Archaeologists in Saudi Arabia have discovered rare ancient rock art at the entrance to a remote desert lava tube—a cave formed by flowing lava. Located in the volcanic field of Harrat Khaybar, around 125km north of Medina, the art was found near Umm Jirsan, another lava tube where the team identified evidence for at least 7,000 years of repeated human occupation.
“We found the first documented evidence that people occupied these lava tubes,” says Mathew Stewart of Griffith University in Australia, the lead author of the research paper on the discovery, published in the journal Plos One. “This included lithic artefacts made of obsidian, basalt and chert, as well as various stone structures and rock art.”
Organic remains rarely survive in Arabia’s harsh desert climate, making it difficult to find evidence for early human activity. Consequently, the team decided to investigate caves and lava tubes to see what might be preserved in these protected underground environments. While exploring Umm Jirsan—the longest lava tube in Arabia—they found the skeletal remains of domesticated sheep and goats among the artefacts. “Dating of the material tells us that use of the lava tube started by at least the Neolithic and persisted for millennia,” Stewart says. “These findings add to the broader work in the region, which is documenting a rich and dynamic archaeological landscape of the area during the Holocene.”

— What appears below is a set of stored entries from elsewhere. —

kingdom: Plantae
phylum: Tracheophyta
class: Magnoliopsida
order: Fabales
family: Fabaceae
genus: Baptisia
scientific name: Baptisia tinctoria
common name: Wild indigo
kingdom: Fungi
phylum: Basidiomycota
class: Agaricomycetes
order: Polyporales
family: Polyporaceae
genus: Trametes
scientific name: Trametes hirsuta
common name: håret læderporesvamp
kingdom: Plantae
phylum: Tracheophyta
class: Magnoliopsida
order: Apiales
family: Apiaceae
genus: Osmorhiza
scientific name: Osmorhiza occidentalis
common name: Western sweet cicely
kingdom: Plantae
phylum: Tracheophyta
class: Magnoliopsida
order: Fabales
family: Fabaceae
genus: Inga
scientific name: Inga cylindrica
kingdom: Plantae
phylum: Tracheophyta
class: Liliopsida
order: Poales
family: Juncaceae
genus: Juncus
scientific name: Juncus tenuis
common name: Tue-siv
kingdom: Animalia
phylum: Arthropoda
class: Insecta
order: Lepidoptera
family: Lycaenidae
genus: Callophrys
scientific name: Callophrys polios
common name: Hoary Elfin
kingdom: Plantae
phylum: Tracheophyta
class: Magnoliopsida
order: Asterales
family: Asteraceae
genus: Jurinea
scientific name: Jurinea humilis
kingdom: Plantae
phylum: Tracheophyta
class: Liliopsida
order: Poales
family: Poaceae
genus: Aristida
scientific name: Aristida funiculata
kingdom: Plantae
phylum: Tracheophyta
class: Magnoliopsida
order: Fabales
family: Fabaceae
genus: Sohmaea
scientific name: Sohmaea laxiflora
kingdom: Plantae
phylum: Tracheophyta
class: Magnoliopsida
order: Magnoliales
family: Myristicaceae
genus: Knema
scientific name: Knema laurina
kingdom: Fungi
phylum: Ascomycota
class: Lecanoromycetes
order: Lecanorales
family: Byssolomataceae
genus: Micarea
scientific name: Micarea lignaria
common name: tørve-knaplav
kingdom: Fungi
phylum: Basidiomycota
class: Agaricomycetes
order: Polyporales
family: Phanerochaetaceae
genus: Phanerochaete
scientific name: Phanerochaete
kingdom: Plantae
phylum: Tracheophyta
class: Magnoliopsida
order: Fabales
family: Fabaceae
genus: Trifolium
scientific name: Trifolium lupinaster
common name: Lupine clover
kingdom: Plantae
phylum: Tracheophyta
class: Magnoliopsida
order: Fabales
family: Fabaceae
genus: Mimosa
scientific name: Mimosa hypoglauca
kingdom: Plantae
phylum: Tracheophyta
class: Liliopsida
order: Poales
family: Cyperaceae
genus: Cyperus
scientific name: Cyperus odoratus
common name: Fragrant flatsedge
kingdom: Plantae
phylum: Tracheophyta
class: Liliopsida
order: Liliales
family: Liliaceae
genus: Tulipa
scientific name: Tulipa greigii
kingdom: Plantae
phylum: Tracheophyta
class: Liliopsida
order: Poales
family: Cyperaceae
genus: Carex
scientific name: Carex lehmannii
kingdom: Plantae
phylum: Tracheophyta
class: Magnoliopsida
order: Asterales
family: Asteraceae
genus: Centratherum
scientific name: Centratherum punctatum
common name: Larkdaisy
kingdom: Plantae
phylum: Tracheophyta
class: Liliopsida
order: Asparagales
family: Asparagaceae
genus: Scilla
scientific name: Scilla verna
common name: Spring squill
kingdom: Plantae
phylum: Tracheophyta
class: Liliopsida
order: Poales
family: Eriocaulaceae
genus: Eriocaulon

While surveying the collapsed entrance to a lava tube 1.3km east of Umm Jirsan, the team discovered 16 rock art panels, which were pecked into the rock with a tool, probably around 5,000 to 7,000 years ago. These are the only known examples of rock art in the area, and show sheep and goats—rare in northern Arabian rock art—as well as long-horned cattle, possibly ibex, and human stick figures with tools on their belts. The panels bear at least six herding scenes—again, rare in the region—one of which shows dogs herding goats and sheep. Some figures overlap others, indicating different phases of production.
“The depiction of sheep is rare in the rock art in other nearby areas of Arabia, as shown by our earlier research,” Stewart says. “This suggests that these livestock may have been particularly important to the people inhabiting the area of the Harrat Khaybar. That there are depositions of herding scenes tells us that pastoralists visited the cave, perhaps utilising it as a place of refuge and a source of water.”
Based on the team’s research, it appears that people did not live permanently in the Umm Jirsan lava tube, but used it as a place to rest while travelling between oases with their livestock. These pastoralists may also have hunted gazelle and ibex, and perhaps used the lava tube as a water reservoir.
“This opens up an exciting new avenue of research in Arabia, one focusing on underground settings where the preservation of organic materials like bone is much better than at more surficial sites,” Stewart says.